### DOCUMENT EXCERPT
···

We love GitHub Copilot code completion. It provides helpful suggestions as we type, without causing us to lose focus on our main task. This is great for writing new code but what about when we need to edit existing code? When we're editing code we need to make a set of changes, additions and deletions all over our program and we'd like to have ghost text suggestions for those too. We're calling our new feature Next Edit Suggestions, or NES for short. With NES you make a change and then Copilot predicts the changes that follow and presents them to you in sequence.
Here's another way to look at it. Currently, Copilot only refers to the current version of your code to suggest a completion, but to make a next edit suggestion Copilot looks at the history of edits you have made to your program and predicts the next one. NES is a harder task since we have to consider changes anywhere in the whole file but we also have more information since we're looking at a historical sequence of edits rather than just a single snapshot in time. Copilot already tries to understand the intent behind the keystrokes, and by looking at a history of edits we're expanding that understanding so Copilot can be even more magical.
This is a tradeoff between how in-flow the suggestions appear and the breadth of suggestions we can make. Completions are naturally in-flow by being under your cursor, but limited in breadth. NES has much more scope but we also have to work harder to make sure the suggestions remain unobtrusive. GitHub's research has shown how good completions are with 73% of developers reporting it helps them stay in the flow and 87% highlighting how it reduces mental effort during repetitive tasks but now that models have improved, and we've learned a lot from our users, we think it's now worth exploring the other side of the balance.
Here are some examples from our prototype implementation.
Adding a field to a dataclass
We're adding a new field to a dataclass in Python. Let's look at the tradeoff. Copilot can complete a default value for the new field. It's got the task right, we're looking to complete the changes implied by adding this field, and the suggestion is not disruptive to the developer's work. Whereas, for NES the scope is broader and Copilot proposes a sequence of edits throughout the file. Copilot tries to predict how the programmer would make these changes so that the suggestions are natural even though they are not under the cursor.
Adding a new configuration option
Here we see the programmer adding a configuration option remoteName
to their project. They copy-and-paste the block above and change the name, before NES automatically detects their intent, and handles the rest.
Adding a parameter to a method
As a final example let's look at adding a parameter to a method signature. We think this one is interesting because this operation is already provided as a standard refactoring by many IDEs. However, when you add a parameter then NES can provide a sensible value to use as the extra argument at each call-site, as well as relevant changes to the method itself.

···

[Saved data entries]
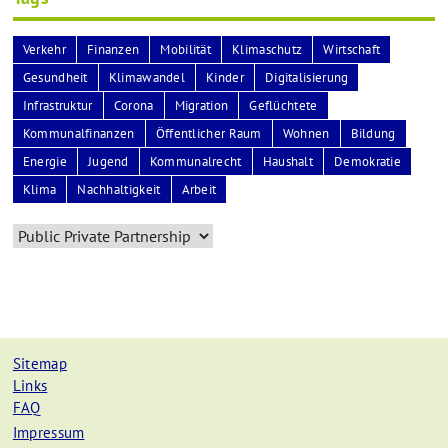
Verkehr
Finanzen
Mobilität
Klimaschutz
Wirtschaft
Gesundheit
Klimawandel
Kinder
Digitalisierung
Infrastruktur
Corona
Migration
Geflüchtete
Kommunalfinanzen
Öffentlicher Raum
Wohnen
Bildung
Energie
Jugend
Kommunalrecht
Haushalt
Demokratie
Klima
Nachhaltigkeit
Arbeit
Sitemap
Links
FAQ
Impressum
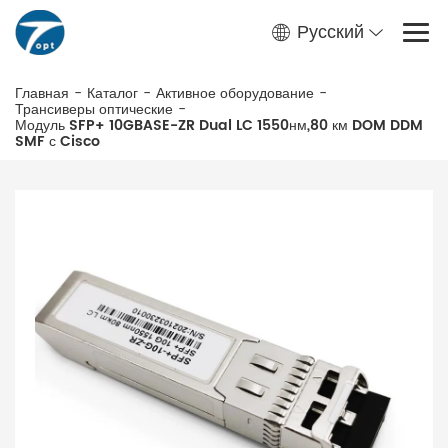
Русский
Главная
-
Каталог
-
Активное оборудование
-
Трансиверы оптические
-
Модуль SFP+ 10GBASE-ZR Dual LC 1550нм,80 км DOM DDM
SMF с Cisco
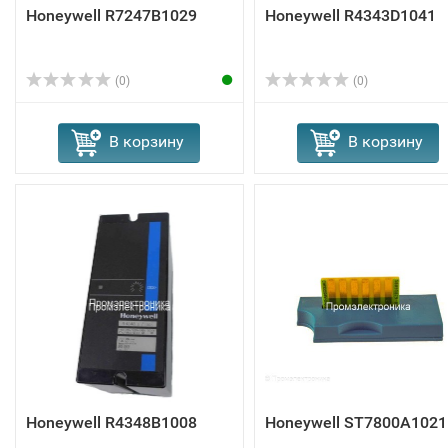
Honeywell R7247B1029
Honeywell R4343D1041
(0)
(0)
В корзину
В корзину
Honeywell R4348B1008
Honeywell ST7800A1021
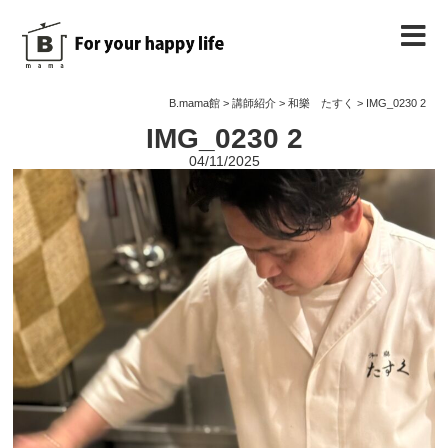
B.mama館のご紹介
B.mama館
>
講師紹介
>
和樂 たすく
>
IMG_0230 2
IMG_0230 2
教室のご案内
04/11/2025
教室を予約する
教室の様子
ノート
お問い合わせ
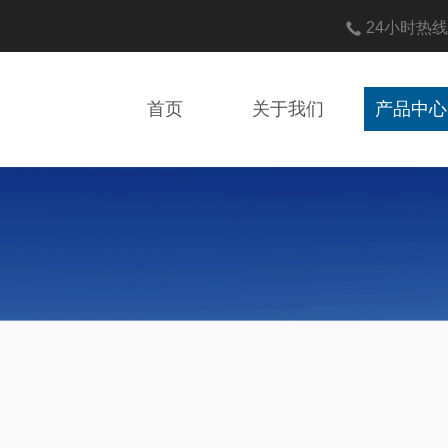
24小时热
首页
关于我们
产品中心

···

### YOUR TASKS
[A] According to the text on Copilot's Next Edit Suggestions, what percentage of developers report that completions help them stay in the flow?
[B] Pick up the text on Copilot's Next Edit Suggestions after its final sentence and carry it on.
The data has no role in any of this.

### SET OF ANSWERS
[A] 73%

[B]
Open questions
We are pretty convinced that NES will be helpful for developers. However, based on our experience with Copilot we know how critical it is to get the user experience right and so we're spending our time investigating these big questions.
What's the best size of edit to suggest to the developer?
There are lots of options about how to show a predicted edit to the developer. Here are three examples where we consider showing either a character-level change, a line-level change, or a multiline-level change.
How do we show where we are going?
Copilot has a plan but its not always clear what it is.
In this example the final product was pretty good, but the steps we took to get there were pretty odd---including deleting a line of code which we added back again later. Part of this is consideration of the size of change to show, part is the order in which to show them, and part is how we communicate a high-level plan to the developer.
You might have seen that we're pretty excited about Copilot Workspace. We're thinking about how these two projects come together. Copilot Workspace presents a set of repository-wide changes to the developer, perhaps we can use the concepts here to work through them? Another idea is to get involved when the developer hands-off from Copilot Workspace to a development environment. Can we make NES more magical by feeding Copilot the information about the plan that's been built in the workspace?
How do we get the best performance/quality tradeoff from our models?
We're trying different models, prompts and fine-tuning. At the moment our large models produce good quality suggestions but at high latency, whereas our smaller models lean in the other direction. We know what we need here and we're experimenting with how to get there!
What’s Next?
Watch this space. We have a prototype we're using on a daily basis. Our next step will be some internal user trials, and, if they go well, we'll be making it available more widely.